Stealing from the Federation's multisig wallet would require compromising 11 separate HSM devices around the world in person while remaining undetected or for 11-of-15 functionary operators to be dishonest and collude.

What happened?

As of today, the Liquid Network’s functionary source code is free and open-source to the public. The release allows anyone to audit the code that runs the functionaries and to create their own Liquid-like network with similar features, such as Confidential Transactions and asset issuance.

More specifically, with the functionary code, independent parties and users can now review how:

  • Unsigned Liquid blocks are produced (in Elements)
  • Liquid blocks are distributed and signed
  • DynaFed transitions, which update the set of functionaries who operate the network, are coordinated
  • Network parameters are added to the block headers to update consensus rules
  • UTXOs are swept back to the Federation address when they are close to expiring
  • Peg-outs are analyzed and delivered

This fulfills a long standing goal to release the code after the Dynamic Federations (DynaFed) update. DynaFed enables the dynamic addition and removal of functionaries from Liquid, allowing the number of functionaries to be changed more elegantly and securely without needing to fork. If one functionary is unavailable, the network remains unaffected by seamlessly substituting one functionary for another to sign blocks.

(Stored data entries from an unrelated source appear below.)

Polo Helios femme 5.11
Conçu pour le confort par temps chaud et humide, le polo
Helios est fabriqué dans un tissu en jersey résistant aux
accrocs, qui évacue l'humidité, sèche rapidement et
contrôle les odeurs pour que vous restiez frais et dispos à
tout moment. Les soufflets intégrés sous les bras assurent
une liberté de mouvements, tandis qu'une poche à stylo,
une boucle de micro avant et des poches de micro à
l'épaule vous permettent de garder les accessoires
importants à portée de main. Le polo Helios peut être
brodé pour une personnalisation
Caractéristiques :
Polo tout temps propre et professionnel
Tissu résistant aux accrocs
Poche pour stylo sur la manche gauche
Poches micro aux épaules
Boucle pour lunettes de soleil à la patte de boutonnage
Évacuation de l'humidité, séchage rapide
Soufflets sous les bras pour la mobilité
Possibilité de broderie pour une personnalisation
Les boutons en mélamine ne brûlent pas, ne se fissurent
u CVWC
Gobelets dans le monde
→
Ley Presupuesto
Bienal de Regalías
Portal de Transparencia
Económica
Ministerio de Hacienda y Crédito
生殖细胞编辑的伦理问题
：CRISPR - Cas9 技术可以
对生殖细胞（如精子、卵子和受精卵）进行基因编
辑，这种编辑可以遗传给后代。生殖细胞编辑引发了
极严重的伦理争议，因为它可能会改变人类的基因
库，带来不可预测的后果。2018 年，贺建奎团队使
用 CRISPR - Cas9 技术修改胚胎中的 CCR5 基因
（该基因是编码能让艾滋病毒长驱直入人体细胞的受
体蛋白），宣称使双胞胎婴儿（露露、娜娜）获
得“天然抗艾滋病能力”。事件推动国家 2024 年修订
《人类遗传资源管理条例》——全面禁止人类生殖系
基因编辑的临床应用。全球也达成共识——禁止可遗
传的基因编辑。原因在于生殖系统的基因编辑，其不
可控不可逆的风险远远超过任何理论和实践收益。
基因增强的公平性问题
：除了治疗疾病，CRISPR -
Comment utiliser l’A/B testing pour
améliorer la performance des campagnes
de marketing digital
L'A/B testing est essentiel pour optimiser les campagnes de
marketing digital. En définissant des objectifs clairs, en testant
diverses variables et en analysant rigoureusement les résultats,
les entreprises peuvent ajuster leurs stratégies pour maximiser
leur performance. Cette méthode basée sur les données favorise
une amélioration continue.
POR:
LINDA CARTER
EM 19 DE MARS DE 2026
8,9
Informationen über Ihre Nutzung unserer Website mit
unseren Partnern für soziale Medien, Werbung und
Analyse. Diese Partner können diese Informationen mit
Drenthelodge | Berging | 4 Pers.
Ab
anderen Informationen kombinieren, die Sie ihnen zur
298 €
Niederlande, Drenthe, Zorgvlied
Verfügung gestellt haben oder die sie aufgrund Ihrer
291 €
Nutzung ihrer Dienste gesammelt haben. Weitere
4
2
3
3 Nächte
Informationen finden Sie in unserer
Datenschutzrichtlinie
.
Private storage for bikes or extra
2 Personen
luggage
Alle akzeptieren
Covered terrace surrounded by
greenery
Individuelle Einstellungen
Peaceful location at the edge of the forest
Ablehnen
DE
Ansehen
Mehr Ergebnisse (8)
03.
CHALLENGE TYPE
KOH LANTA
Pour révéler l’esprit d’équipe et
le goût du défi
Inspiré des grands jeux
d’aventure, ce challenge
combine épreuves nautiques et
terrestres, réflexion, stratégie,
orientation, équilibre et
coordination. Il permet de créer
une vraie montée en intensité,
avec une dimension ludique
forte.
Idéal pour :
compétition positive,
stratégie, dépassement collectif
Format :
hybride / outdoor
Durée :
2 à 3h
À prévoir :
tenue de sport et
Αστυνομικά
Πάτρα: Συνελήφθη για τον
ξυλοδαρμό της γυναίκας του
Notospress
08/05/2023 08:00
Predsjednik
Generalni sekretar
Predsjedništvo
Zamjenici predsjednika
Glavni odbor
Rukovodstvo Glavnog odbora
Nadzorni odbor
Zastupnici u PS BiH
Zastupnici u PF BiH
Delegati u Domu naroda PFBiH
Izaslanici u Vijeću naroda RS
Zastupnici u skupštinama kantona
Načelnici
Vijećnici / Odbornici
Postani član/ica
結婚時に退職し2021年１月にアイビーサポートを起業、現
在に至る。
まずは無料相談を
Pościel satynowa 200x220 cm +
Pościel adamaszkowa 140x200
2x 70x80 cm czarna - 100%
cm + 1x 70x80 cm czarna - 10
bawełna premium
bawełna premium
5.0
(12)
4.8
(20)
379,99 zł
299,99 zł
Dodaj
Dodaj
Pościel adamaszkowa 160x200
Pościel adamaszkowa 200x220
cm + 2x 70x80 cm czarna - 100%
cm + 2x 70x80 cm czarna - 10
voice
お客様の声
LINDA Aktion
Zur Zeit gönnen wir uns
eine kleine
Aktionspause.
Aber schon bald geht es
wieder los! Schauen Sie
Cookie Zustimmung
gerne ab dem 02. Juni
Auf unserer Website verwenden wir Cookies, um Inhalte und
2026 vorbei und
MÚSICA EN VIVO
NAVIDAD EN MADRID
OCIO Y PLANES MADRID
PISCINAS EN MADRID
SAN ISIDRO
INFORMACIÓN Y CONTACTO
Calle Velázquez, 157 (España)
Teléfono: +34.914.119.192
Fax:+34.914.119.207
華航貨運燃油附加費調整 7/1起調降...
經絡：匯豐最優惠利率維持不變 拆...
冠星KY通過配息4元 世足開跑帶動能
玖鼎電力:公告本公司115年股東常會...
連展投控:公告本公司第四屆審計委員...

What is a Liquid Functionary?

As a refresher, let's revisit how the Liquid functionaries operate and how Liquid works overall.

Liquid is governed by its federated model of geographically and geopolitically distributed members. Of these 67 members, 15 operate functionaries that run custom-built hardware security modules (HSMs) and specialized software to produce blocks and manage the pegged bitcoin in an 11-of-15 multisignature wallet.

Each functionary has two security components: the hardware and software. The Federation member’s host and the custom-built HSMs at the hardware level. And second, at the software level, the Blocksigner and Watchmen, which communicate with each other inside the HSM.

The Blocksigner software asks Elements for an unsigned block and then distributes it to the other functionaries so each can sign, combine the signatures, and add them to the Liquid Network. The Watchmen software manages the multisignature wallet that handles the pegged bitcoin, delivering peg-outs, and sweeping the controlled UTXOs before they expire.